» Your objective:
Rewrite the following lines as a numbered list, leaving out any blank lines.

» Records for this exercise:
=-=-=-=-=

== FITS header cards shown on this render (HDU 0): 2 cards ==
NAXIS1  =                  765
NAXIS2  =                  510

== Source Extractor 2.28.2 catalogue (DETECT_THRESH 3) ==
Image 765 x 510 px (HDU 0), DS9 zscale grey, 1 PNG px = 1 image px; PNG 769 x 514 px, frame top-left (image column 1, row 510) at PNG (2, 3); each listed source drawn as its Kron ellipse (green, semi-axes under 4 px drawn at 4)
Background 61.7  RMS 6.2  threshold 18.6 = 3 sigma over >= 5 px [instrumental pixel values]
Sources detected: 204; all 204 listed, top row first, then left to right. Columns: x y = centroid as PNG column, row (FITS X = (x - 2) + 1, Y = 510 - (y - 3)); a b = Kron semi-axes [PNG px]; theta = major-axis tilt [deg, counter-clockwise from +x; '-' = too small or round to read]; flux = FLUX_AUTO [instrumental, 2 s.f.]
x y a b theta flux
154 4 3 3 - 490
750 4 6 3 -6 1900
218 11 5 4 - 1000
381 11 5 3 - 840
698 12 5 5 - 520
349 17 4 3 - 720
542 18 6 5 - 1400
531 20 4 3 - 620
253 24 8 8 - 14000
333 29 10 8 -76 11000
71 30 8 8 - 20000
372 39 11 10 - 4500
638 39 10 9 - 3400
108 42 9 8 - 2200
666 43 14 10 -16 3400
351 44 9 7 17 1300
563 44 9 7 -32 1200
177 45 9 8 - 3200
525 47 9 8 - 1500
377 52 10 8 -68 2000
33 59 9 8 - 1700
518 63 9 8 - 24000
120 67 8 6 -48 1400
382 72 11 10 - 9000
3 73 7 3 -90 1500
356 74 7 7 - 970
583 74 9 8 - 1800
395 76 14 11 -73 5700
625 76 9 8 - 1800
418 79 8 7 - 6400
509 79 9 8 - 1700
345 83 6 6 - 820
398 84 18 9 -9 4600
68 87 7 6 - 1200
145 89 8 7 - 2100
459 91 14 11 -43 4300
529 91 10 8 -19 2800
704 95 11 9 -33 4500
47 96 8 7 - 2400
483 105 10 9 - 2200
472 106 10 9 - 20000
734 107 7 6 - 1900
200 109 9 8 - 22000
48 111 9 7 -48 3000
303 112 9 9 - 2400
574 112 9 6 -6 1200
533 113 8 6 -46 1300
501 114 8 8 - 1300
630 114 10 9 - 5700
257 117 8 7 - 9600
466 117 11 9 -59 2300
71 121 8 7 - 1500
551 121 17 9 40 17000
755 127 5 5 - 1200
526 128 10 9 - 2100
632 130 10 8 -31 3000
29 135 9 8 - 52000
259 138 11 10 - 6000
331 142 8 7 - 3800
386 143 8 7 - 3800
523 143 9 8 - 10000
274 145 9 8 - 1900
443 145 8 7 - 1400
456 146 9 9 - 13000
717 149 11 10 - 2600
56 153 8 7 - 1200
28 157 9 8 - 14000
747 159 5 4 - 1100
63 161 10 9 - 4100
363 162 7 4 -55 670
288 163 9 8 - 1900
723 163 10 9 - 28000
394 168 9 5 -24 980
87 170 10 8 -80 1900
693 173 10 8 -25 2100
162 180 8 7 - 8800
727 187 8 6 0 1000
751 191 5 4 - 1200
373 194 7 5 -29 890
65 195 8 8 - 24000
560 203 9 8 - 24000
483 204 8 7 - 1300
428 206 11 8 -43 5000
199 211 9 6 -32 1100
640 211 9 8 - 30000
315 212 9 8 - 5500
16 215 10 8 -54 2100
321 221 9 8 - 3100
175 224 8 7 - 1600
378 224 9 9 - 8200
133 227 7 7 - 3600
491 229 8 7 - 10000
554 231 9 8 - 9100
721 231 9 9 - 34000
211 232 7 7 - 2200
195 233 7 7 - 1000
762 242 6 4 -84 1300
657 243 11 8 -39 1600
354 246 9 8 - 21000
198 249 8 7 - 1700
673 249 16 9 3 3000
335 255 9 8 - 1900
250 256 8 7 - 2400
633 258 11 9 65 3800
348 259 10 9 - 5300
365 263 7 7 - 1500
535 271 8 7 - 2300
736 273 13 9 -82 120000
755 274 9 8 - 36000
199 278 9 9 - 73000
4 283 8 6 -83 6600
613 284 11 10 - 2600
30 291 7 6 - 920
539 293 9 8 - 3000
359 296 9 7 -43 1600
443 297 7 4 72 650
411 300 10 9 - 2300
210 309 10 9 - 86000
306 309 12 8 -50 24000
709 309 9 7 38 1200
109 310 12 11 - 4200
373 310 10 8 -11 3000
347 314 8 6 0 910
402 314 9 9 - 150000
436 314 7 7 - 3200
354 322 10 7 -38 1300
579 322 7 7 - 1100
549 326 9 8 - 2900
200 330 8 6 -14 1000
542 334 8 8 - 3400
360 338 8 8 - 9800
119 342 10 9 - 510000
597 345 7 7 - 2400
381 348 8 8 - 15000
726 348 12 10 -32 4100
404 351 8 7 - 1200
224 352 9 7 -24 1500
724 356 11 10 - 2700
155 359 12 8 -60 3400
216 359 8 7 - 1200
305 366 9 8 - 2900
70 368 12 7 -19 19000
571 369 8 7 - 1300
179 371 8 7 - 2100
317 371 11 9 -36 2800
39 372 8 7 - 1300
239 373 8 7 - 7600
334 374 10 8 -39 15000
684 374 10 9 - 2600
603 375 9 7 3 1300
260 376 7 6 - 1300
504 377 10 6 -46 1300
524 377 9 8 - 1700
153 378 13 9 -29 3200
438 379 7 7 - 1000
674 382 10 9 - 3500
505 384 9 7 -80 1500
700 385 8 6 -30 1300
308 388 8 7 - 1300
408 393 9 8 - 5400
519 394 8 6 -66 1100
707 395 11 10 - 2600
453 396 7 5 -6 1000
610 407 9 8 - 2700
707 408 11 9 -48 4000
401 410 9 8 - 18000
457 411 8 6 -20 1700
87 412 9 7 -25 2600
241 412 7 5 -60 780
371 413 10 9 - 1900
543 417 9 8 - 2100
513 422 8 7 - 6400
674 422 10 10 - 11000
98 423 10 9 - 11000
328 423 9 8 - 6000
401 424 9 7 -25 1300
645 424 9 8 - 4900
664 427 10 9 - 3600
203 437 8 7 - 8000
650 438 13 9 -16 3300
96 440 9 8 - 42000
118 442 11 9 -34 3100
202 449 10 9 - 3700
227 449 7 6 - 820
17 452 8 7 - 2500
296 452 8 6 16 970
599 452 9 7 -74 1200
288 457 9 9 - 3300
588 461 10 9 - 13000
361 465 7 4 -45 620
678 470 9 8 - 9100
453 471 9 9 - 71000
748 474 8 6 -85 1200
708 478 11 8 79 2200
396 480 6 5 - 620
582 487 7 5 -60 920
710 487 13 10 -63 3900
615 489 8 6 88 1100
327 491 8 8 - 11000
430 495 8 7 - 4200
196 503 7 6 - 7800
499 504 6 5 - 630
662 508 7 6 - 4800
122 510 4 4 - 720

=-=-=-=-=

» Result of the task:
1. == FITS header cards shown on this render (HDU 0): 2 cards ==
2. NAXIS1  =                  765
3. NAXIS2  =                  510
4. == Source Extractor 2.28.2 catalogue (DETECT_THRESH 3) ==
5. Image 765 x 510 px (HDU 0), DS9 zscale grey, 1 PNG px = 1 image px; PNG 769 x 514 px, frame top-left (image column 1, row 510) at PNG (2, 3); each listed source drawn as its Kron ellipse (green, semi-axes under 4 px drawn at 4)
6. Background 61.7  RMS 6.2  threshold 18.6 = 3 sigma over >= 5 px [instrumental pixel values]
7. Sources detected: 204; all 204 listed, top row first, then left to right. Columns: x y = centroid as PNG column, row (FITS X = (x - 2) + 1, Y = 510 - (y - 3)); a b = Kron semi-axes [PNG px]; theta = major-axis tilt [deg, counter-clockwise from +x; '-' = too small or round to read]; flux = FLUX_AUTO [instrumental, 2 s.f.]
8. x y a b theta flux
9. 154 4 3 3 - 490
10. 750 4 6 3 -6 1900
11. 218 11 5 4 - 1000
12. 381 11 5 3 - 840
13. 698 12 5 5 - 520
14. 349 17 4 3 - 720
15. 542 18 6 5 - 1400
16. 531 20 4 3 - 620
17. 253 24 8 8 - 14000
18. 333 29 10 8 -76 11000
19. 71 30 8 8 - 20000
20. 372 39 11 10 - 4500
21. 638 39 10 9 - 3400
22. 108 42 9 8 - 2200
23. 666 43 14 10 -16 3400
24. 351 44 9 7 17 1300
25. 563 44 9 7 -32 1200
26. 177 45 9 8 - 3200
27. 525 47 9 8 - 1500
28. 377 52 10 8 -68 2000
29. 33 59 9 8 - 1700
30. 518 63 9 8 - 24000
31. 120 67 8 6 -48 1400
32. 382 72 11 10 - 9000
33. 3 73 7 3 -90 1500
34. 356 74 7 7 - 970
35. 583 74 9 8 - 1800
36. 395 76 14 11 -73 5700
37. 625 76 9 8 - 1800
38. 418 79 8 7 - 6400
39. 509 79 9 8 - 1700
40. 345 83 6 6 - 820
41. 398 84 18 9 -9 4600
42. 68 87 7 6 - 1200
43. 145 89 8 7 - 2100
44. 459 91 14 11 -43 4300
45. 529 91 10 8 -19 2800
46. 704 95 11 9 -33 4500
47. 47 96 8 7 - 2400
48. 483 105 10 9 - 2200
49. 472 106 10 9 - 20000
50. 734 107 7 6 - 1900
51. 200 109 9 8 - 22000
52. 48 111 9 7 -48 3000
53. 303 112 9 9 - 2400
54. 574 112 9 6 -6 1200
55. 533 113 8 6 -46 1300
56. 501 114 8 8 - 1300
57. 630 114 10 9 - 5700
58. 257 117 8 7 - 9600
59. 466 117 11 9 -59 2300
60. 71 121 8 7 - 1500
61. 551 121 17 9 40 17000
62. 755 127 5 5 - 1200
63. 526 128 10 9 - 2100
64. 632 130 10 8 -31 3000
65. 29 135 9 8 - 52000
66. 259 138 11 10 - 6000
67. 331 142 8 7 - 3800
68. 386 143 8 7 - 3800
69. 523 143 9 8 - 10000
70. 274 145 9 8 - 1900
71. 443 145 8 7 - 1400
72. 456 146 9 9 - 13000
73. 717 149 11 10 - 2600
74. 56 153 8 7 - 1200
75. 28 157 9 8 - 14000
76. 747 159 5 4 - 1100
77. 63 161 10 9 - 4100
78. 363 162 7 4 -55 670
79. 288 163 9 8 - 1900
80. 723 163 10 9 - 28000
81. 394 168 9 5 -24 980
82. 87 170 10 8 -80 1900
83. 693 173 10 8 -25 2100
84. 162 180 8 7 - 8800
85. 727 187 8 6 0 1000
86. 751 191 5 4 - 1200
87. 373 194 7 5 -29 890
88. 65 195 8 8 - 24000
89. 560 203 9 8 - 24000
90. 483 204 8 7 - 1300
91. 428 206 11 8 -43 5000
92. 199 211 9 6 -32 1100
93. 640 211 9 8 - 30000
94. 315 212 9 8 - 5500
95. 16 215 10 8 -54 2100
96. 321 221 9 8 - 3100
97. 175 224 8 7 - 1600
98. 378 224 9 9 - 8200
99. 133 227 7 7 - 3600
100. 491 229 8 7 - 10000
101. 554 231 9 8 - 9100
102. 721 231 9 9 - 34000
103. 211 232 7 7 - 2200
104. 195 233 7 7 - 1000
105. 762 242 6 4 -84 1300
106. 657 243 11 8 -39 1600
107. 354 246 9 8 - 21000
108. 198 249 8 7 - 1700
109. 673 249 16 9 3 3000
110. 335 255 9 8 - 1900
111. 250 256 8 7 - 2400
112. 633 258 11 9 65 3800
113. 348 259 10 9 - 5300
114. 365 263 7 7 - 1500
115. 535 271 8 7 - 2300
116. 736 273 13 9 -82 120000
117. 755 274 9 8 - 36000
118. 199 278 9 9 - 73000
119. 4 283 8 6 -83 6600
120. 613 284 11 10 - 2600
121. 30 291 7 6 - 920
122. 539 293 9 8 - 3000
123. 359 296 9 7 -43 1600
124. 443 297 7 4 72 650
125. 411 300 10 9 - 2300
126. 210 309 10 9 - 86000
127. 306 309 12 8 -50 24000
128. 709 309 9 7 38 1200
129. 109 310 12 11 - 4200
130. 373 310 10 8 -11 3000
131. 347 314 8 6 0 910
132. 402 314 9 9 - 150000
133. 436 314 7 7 - 3200
134. 354 322 10 7 -38 1300
135. 579 322 7 7 - 1100
136. 549 326 9 8 - 2900
137. 200 330 8 6 -14 1000
138. 542 334 8 8 - 3400
139. 360 338 8 8 - 9800
140. 119 342 10 9 - 510000
141. 597 345 7 7 - 2400
142. 381 348 8 8 - 15000
143. 726 348 12 10 -32 4100
144. 404 351 8 7 - 1200
145. 224 352 9 7 -24 1500
146. 724 356 11 10 - 2700
147. 155 359 12 8 -60 3400
148. 216 359 8 7 - 1200
149. 305 366 9 8 - 2900
150. 70 368 12 7 -19 19000
151. 571 369 8 7 - 1300
152. 179 371 8 7 - 2100
153. 317 371 11 9 -36 2800
154. 39 372 8 7 - 1300
155. 239 373 8 7 - 7600
156. 334 374 10 8 -39 15000
157. 684 374 10 9 - 2600
158. 603 375 9 7 3 1300
159. 260 376 7 6 - 1300
160. 504 377 10 6 -46 1300
161. 524 377 9 8 - 1700
162. 153 378 13 9 -29 3200
163. 438 379 7 7 - 1000
164. 674 382 10 9 - 3500
165. 505 384 9 7 -80 1500
166. 700 385 8 6 -30 1300
167. 308 388 8 7 - 1300
168. 408 393 9 8 - 5400
169. 519 394 8 6 -66 1100
170. 707 395 11 10 - 2600
171. 453 396 7 5 -6 1000
172. 610 407 9 8 - 2700
173. 707 408 11 9 -48 4000
174. 401 410 9 8 - 18000
175. 457 411 8 6 -20 1700
176. 87 412 9 7 -25 2600
177. 241 412 7 5 -60 780
178. 371 413 10 9 - 1900
179. 543 417 9 8 - 2100
180. 513 422 8 7 - 6400
181. 674 422 10 10 - 11000
182. 98 423 10 9 - 11000
183. 328 423 9 8 - 6000
184. 401 424 9 7 -25 1300
185. 645 424 9 8 - 4900
186. 664 427 10 9 - 3600
187. 203 437 8 7 - 8000
188. 650 438 13 9 -16 3300
189. 96 440 9 8 - 42000
190. 118 442 11 9 -34 3100
191. 202 449 10 9 - 3700
192. 227 449 7 6 - 820
193. 17 452 8 7 - 2500
194. 296 452 8 6 16 970
195. 599 452 9 7 -74 1200
196. 288 457 9 9 - 3300
197. 588 461 10 9 - 13000
198. 361 465 7 4 -45 620
199. 678 470 9 8 - 9100
200. 453 471 9 9 - 71000
201. 748 474 8 6 -85 1200
202. 708 478 11 8 79 2200
203. 396 480 6 5 - 620
204. 582 487 7 5 -60 920
205. 710 487 13 10 -63 3900
206. 615 489 8 6 88 1100
207. 327 491 8 8 - 11000
208. 430 495 8 7 - 4200
209. 196 503 7 6 - 7800
210. 499 504 6 5 - 630
211. 662 508 7 6 - 4800
212. 122 510 4 4 - 720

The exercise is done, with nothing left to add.